Margo grabbed her head, feeling faint. On paper, it should've been a miracle. Go to sleep, then awaken with a mind devoid of trauma, like a pleasant dream immune to reality's shattering blows. But she wasn't tearing out pages and forcing them through a shredder. She was tossing the entire book into the flames, from the first chapter to the very last. Perhaps there were some pages worth keeping, worth another review.

Hmm, she thought, but nothing came to mind. Especially with the ruckus beyond the door.

Margo leaned in closer and heard three voices. The loudest was her mother's, laced with frustrations buried for far too long, finally making their way out like worms from soil. There were two other voices, both of them male. One was gravelly, precise, yet harboring a layer of impatience more subtle than her mother, as he did his best to let her down carefully. As for the other, words only left his tongue once every twenty to thirty seconds, but his voice was softer and attentive, offering his deepest sympathies only when he was sure he could follow through on the implications of his cordial words and gestures.

I'm sorry, Miss Sandoval. My deepest apologies, Miss Sandoval. I wish we could do more for you and your daughter, Miss Sandoval. It was always the same thing along those lines. Maybe she and her mother weren't pathetic enough to warrant Psychwatch's services entirely, Margo thought. The doctor-cops saw worse situations. This was nothing. Why waste time, money, medications, and the technology of the future on them?

One of Margo's classmates told her something equivalent not too long ago, a girl her age named Alexa. "I hope you know no one gives a shit about you. Your dad could've killed you that day. No one would've cared. The teachers aren't getting paid enough to give a shit. You tell the counselors what they want to hear, and they leave you alone. See? So just disappear already."

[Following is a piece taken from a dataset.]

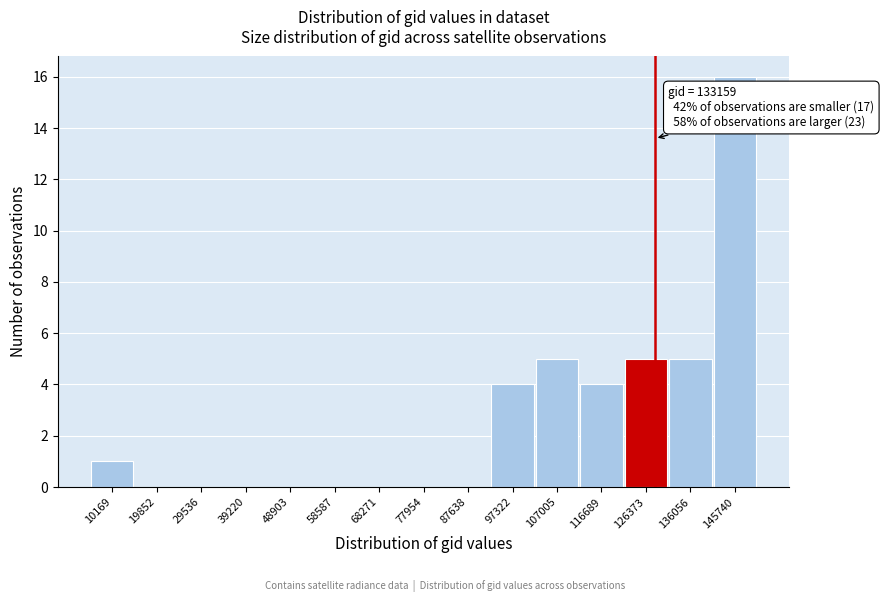

Reading left to right, extract all data points from this chart.

10169=1	19852=0	29536=0	39220=0	48903=0	58587=0	68271=0	77954=0	87638=0	97322=4	107005=5	116689=4	126373=5	136056=5	145740=16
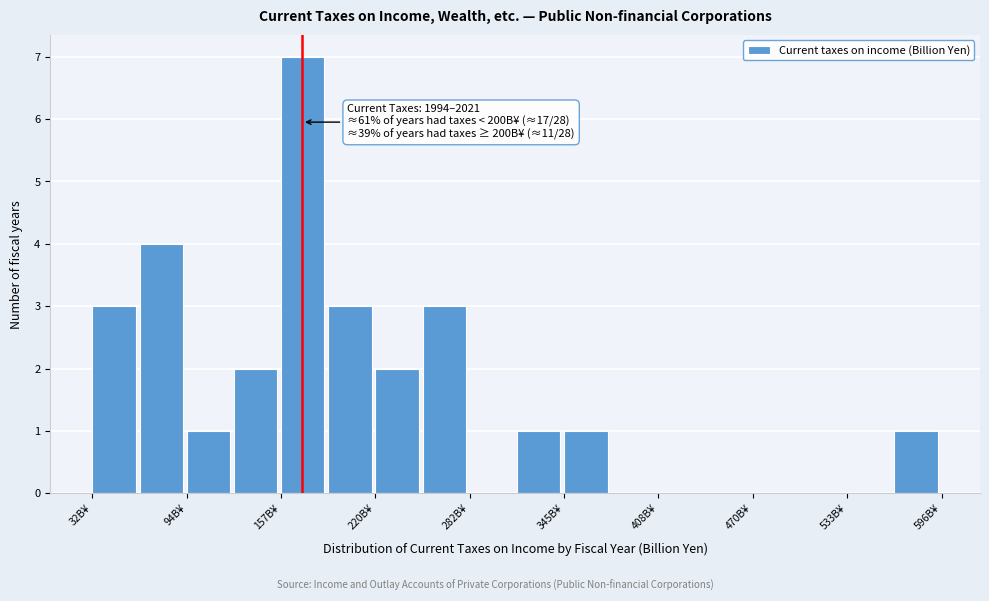

Around what value on the x-axis is the tallest bar? Give the approximate position of its centre, as read against the axis.

170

Margo wasn't a fighter. Not yet. Any attempts at throwing or blocking a punch would've broken something. Or they'd might as well. She'd fought back before, and each time they'd laugh in her face and tell her those hits were nothing. Only gusts of wind. They said very little after she'd grabbed Alexa by her hair and yanked with all her might.

Margo didn't regret standing up for herself, but of all the images catalogued in her memory, the sight of blood trickling down Alexa's scalp and nose, the oozy sensation of the red fluid on her fingertips, Alexa's shrieking, she wouldn't miss a single one of them.

She tensed up in her seat, her eyes burning into the wall opposing her, when footsteps sounded through the hall. Until then, the headquarters were for her and no one else, loads of space for her to sulk uninterrupted. Now she was alone in the hallway with Carl.

The officer froze, the two of them wondering who'd move a muscle first, utter the first word. What would they even say? Greetings? Condolences? Pointless small talk? Hell, some of the most powerful interactions between individuals happened without a single word. So they remained quiet, even as Carl took the seat next to her.